#### EXERCISE INSTRUCTIONS:
Only lines below containing the string "августа" should be counted; please give that count by itself.

#### SUPPLIED ENTRIES:
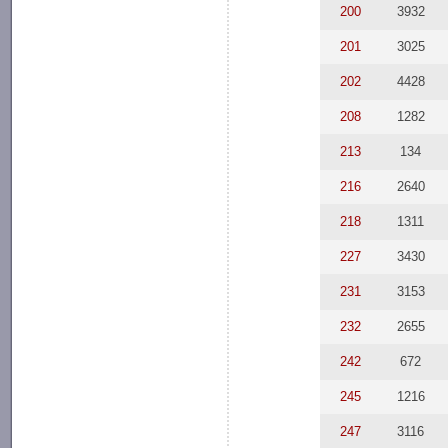
200
3932
201
3025
202
4428
208
1282
213
134
216
2640
218
1311
227
3430
231
3153
232
2655
242
672
245
1216
247
3116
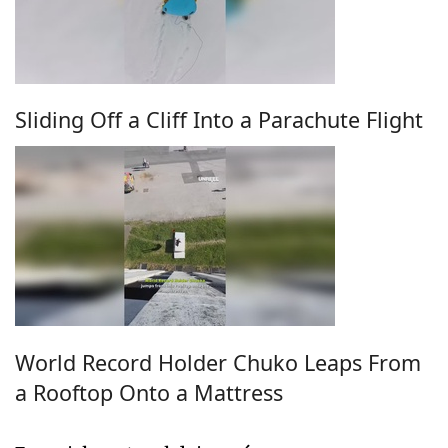
Sliding Off a Cliff Into a Parachute Flight
World Record Holder Chuko Leaps From
a Rooftop Onto a Mattress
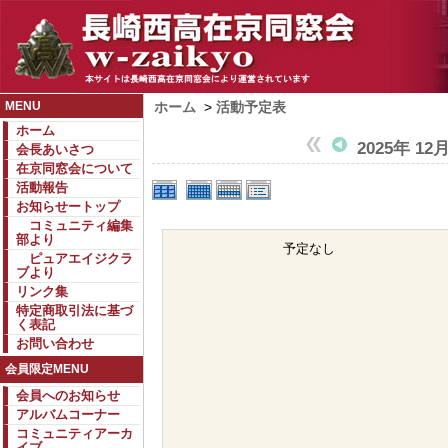
MENU
ホーム
>
活動予定表
ホーム
2025年 12
会長あいさつ
在京同窓会について
活動報告
お知らせートップ
コミュニティ編集
部より
予定なし
ピュアエイジクラ
ブより
リンク集
特定商取引法に基づ
く表記
お問い合わせ
会員限定MENU
会員へのお知らせ
アルバムコーナー
コミュニティアーカ
イブ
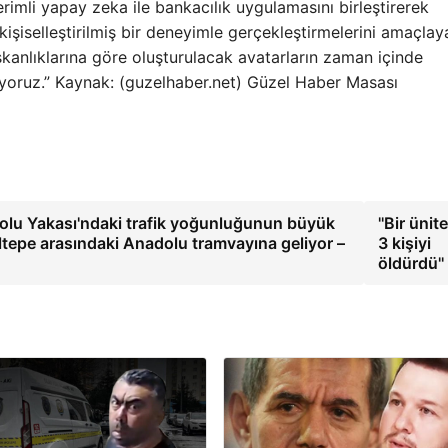
erimli yapay zeka ile bankacılık uygulamasını birleştirerek
kişiselleştirilmiş bir deneyimle gerçekleştirmelerini amaçlay
alışkanlıklarına göre oluşturulacak avatarların zaman içinde
yoruz.” Kaynak: (guzelhaber.net) Güzel Haber Masası
dolu Yakası'ndaki trafik yoğunluğunun büyük
''Bir ünit
epe arasındaki Anadolu tramvayına geliyor –
3 kişiyi
öldürdü''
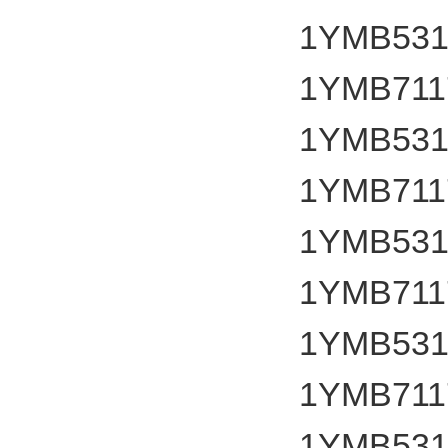
1YMB531
1YMB7117
1YMB531
1YMB7117
1YMB531
1YMB7117
1YMB531
1YMB7117
1YMB531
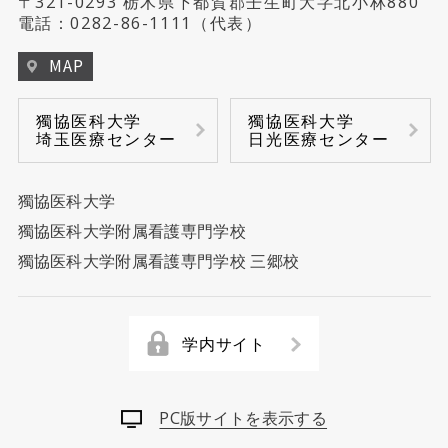
〒321-0293 栃木県下都賀郡壬生町大字北小林880
電話：
0282-86-1111
（代表）
MAP
獨協医科大学
獨協医科大学
埼玉医療センター
日光医療センター
獨協医科大学
獨協医科大学附属看護専門学校
獨協医科大学附属看護専門学校 三郷校
学内サイト
PC版サイトを表示する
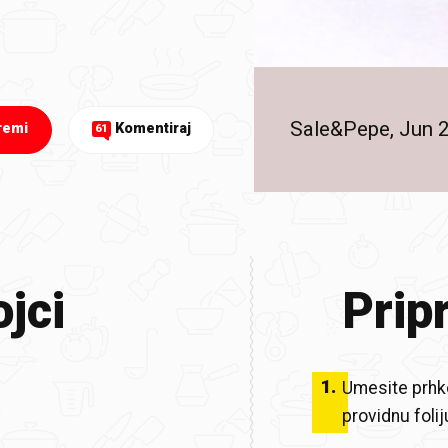
Sale&Pepe, Jun 
remi
Komentiraj
61
jci
Prip
1
.
Umesite prhko
providnu folij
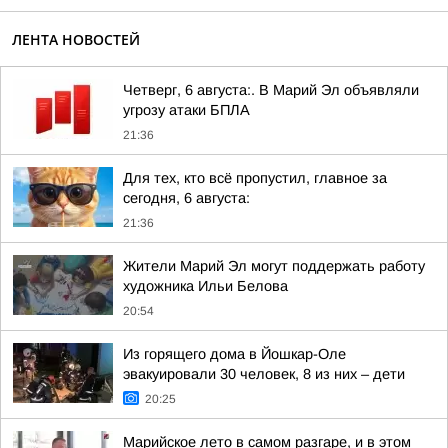
ЛЕНТА НОВОСТЕЙ
Четверг, 6 августа:. В Марий Эл объявляли
угрозу атаки БПЛА
21:36
Для тех, кто всё пропустил, главное за
сегодня, 6 августа:
21:36
Жители Марий Эл могут поддержать работу
художника Ильи Белова
20:54
Из горящего дома в Йошкар-Оле
эвакуировали 30 человек, 8 из них – дети
20:25
Марийское лето в самом разгаре, и в этом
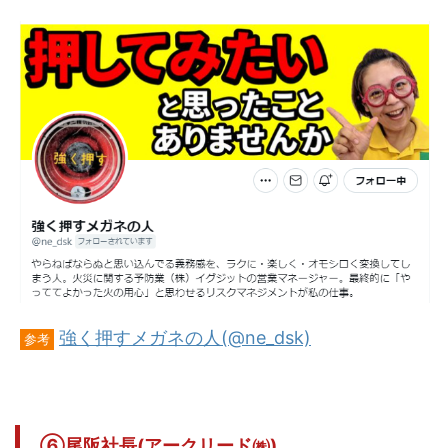
強く押すメガネの人(@ne_dsk)
参考
⑥尾阪社長(アークリード㈱)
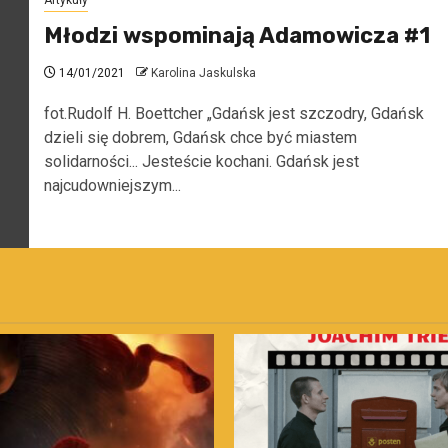
Artykuły
Młodzi wspominają Adamowicza #1
14/01/2021
Karolina Jaskulska
fot.Rudolf H. Boettcher „Gdańsk jest szczodry, Gdańsk
dzieli się dobrem, Gdańsk chce być miastem
solidarności... Jesteście kochani. Gdańsk jest
najcudowniejszym...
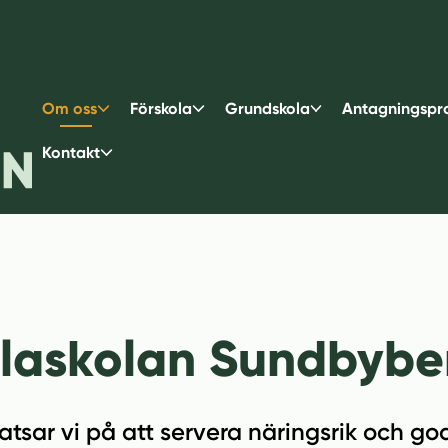
Om oss
Förskola
Grundskola
Antagningspr
Kontakt
laskolan Sundbybe
sar vi på att servera näringsrik och go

#### TASK RESPONSE:
2